The city hummed beneath my feet like it held a secret heartbeat only the brave could hear. I clutched the strap of my bag tighter, standing in front of St. Grace Memorial Hospital, my new battleground. The air smelled of antiseptic, bus fumes, and possibility. This was it—my first day as a medical intern.

You'd think that after surviving the social battlefield of high school, the heartbreak of college, and somehow walking out of it all with a degree, confidence, and a man who actually liked me back—finally—I'd be ready for anything.

But the truth?

I was terrified.

"Dr. Samson?" a nurse called out, spotting the nervous wreck I'd become near the hospital's front desk.

"Just… Charlotte," I replied, adjusting my ID badge. My name looked too big in block letters—like I wasn't ready to wear it yet.

"Follow me. You'll meet Dr. Holloway in OR."

OR? Already?

Before I could argue, my feet were moving, heart pounding like I'd swallowed a metronome.

Dr. Holloway was the kind of woman who could cut you with her stare—and probably had, during a surgery or three. She was tall, sharp-cheeked, silver-haired, and terrifyingly elegant. Like a surgeon who moonlighted as an assassin.

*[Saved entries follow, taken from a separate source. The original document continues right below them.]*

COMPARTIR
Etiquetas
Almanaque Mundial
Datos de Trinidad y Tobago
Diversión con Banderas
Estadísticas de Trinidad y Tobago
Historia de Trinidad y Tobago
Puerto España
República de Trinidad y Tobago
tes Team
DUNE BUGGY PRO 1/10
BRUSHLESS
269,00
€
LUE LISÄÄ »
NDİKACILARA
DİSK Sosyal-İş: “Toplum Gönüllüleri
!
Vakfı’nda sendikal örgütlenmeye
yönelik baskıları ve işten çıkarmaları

"You're late," she said flatly.

"I'm not, ma'am. The shift begins in—"

"Confidence is welcome. Argument is not."

I swallowed my words—and a bit of my pride—and nodded.

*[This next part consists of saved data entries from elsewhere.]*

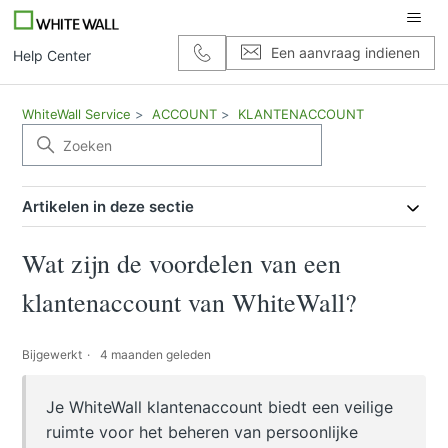
Een aanvraag indienen
Help Center
WhiteWall Service
ACCOUNT
KLANTENACCOUNT
Artikelen in deze sectie
Wat zijn de voordelen van een
klantenaccount van WhiteWall?
Bijgewerkt
4 maanden geleden
Je WhiteWall klantenaccount biedt een veilige
ruimte voor het beheren van persoonlijke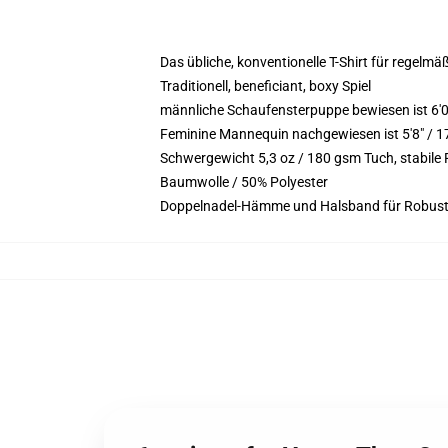
Das übliche, konventionelle T-Shirt für regelmä
Traditionell, beneficiant, boxy Spiel
männliche Schaufensterpuppe bewiesen ist 6'
Feminine Mannequin nachgewiesen ist 5'8" / 1
Schwergewicht 5,3 oz / 180 gsm Tuch, stabil
Baumwolle / 50% Polyester
Doppelnadel-Hämme und Halsband für Robust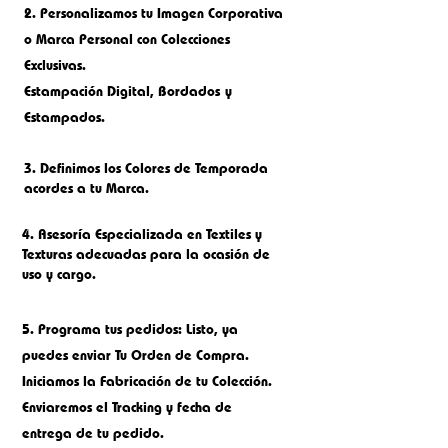
2.
Personalizamos tu Imagen Corporativa
o M
arca Personal con Colecciones
Exclusivas.
Estampación Digital, Bordados
y
Estampados.
3. Definimos los Colores de Temporada
acordes a tu Marca.
4. Asesoría Especializada en Textiles y
Texturas adecuadas para la ocasión de
uso y cargo.
5.
Programa tus pedidos: Listo, ya
puedes enviar Tu Orden de Compra.
Iniciamos la Fabricación de tu Colección.
Enviaremos el Tracking y fecha de
entrega de tu pedido.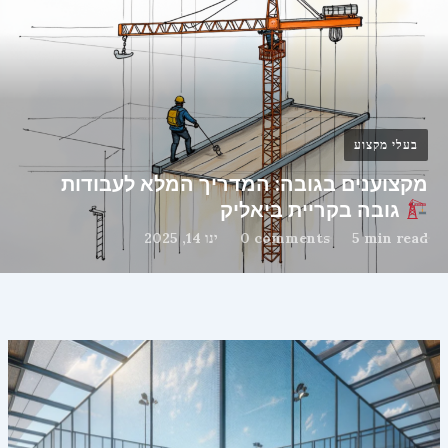
בעלי מקצוע
מקצוענים בגובה: המדריך המלא לעבודות
גובה בקריית ביאליק
5 min read
0 comments
ינו 14, 2025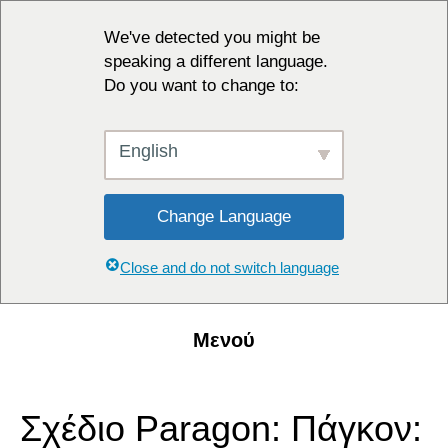
We've detected you might be
speaking a different language.
Do you want to change to:
English
Change Language
Close and do not switch language
Μενού
Σχέδιο Paragon: Πάγκον: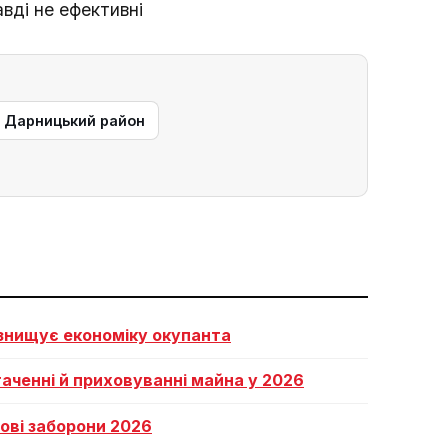
авді не ефективні
— Дарницький район
 знищує економіку окупанта
аченні й приховуванні майна у 2026
 нові заборони 2026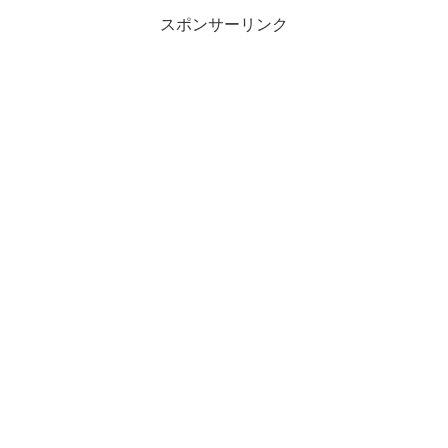
スポンサーリンク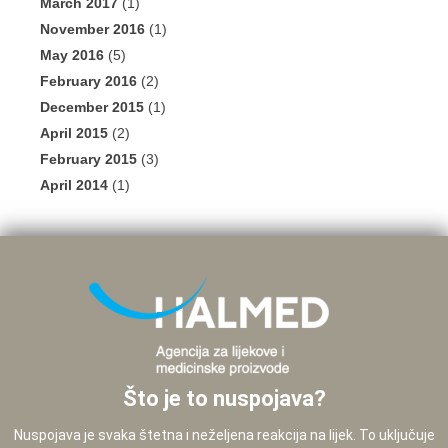
March 2017
(1)
November 2016
(1)
May 2016
(5)
February 2016
(2)
December 2015
(1)
April 2015
(2)
February 2015
(3)
April 2014
(1)
Što je to nuspojava?
Nuspojava je svaka štetna i neželjena reakcija na lijek. To uključuje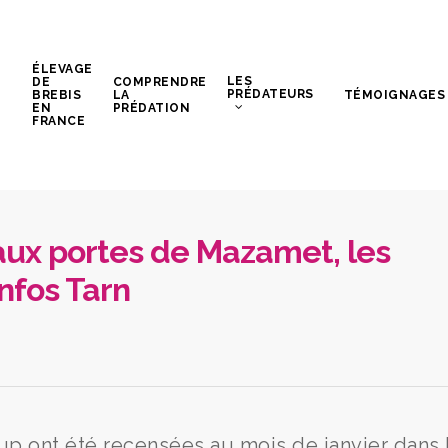
ÉLEVAGE
LES
DE
COMPRENDRE
PRÉDATEURS
BREBIS
LA
TÉMOIGNAGES
EN
PRÉDATION
FRANCE
aux portes de Mazamet, les
nfos Tarn
p ont été recensées au mois de janvier dans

That first morning, I mostly observed, but every second felt like I was being tested. I dropped a pen. Forgot where the gloves were. Nearly called a senior resident "sir" by mistake.

By lunch, I'd already thought about quitting twice.

I escaped to a quiet stairwell, texting James:

Made it to lunch. Haven't passed out yet. Miss your jokes.

He replied seconds later:

Proud of you already. You're gonna own that place, Dr. C.

I smiled. Somehow, that tiny message kept my lungs working.

Then Sophie called over video, peering at me from her New York apartment with her cat in her lap and a sandwich in her hand.

"I give you until Thursday before your cold robot mentor woman cracks a smile," she said between bites.

"I think she's allergic to smiling."

"I think she sees something in you already. You're not invisible anymore, remember?"

The day ended with me in the locker room, exhausted to the bones but still… standing. One patient had thanked me just for holding their hand. Another told me I reminded them of their daughter. Small things, but they mattered.

As I walked home beneath city lights that blinked like stars too shy to come out, I whispered to myself:

"You made it."

Because I did.

And I would again tomorrow.

The world no longer felt like a place I was hiding from—it was a place I was finally stepping into.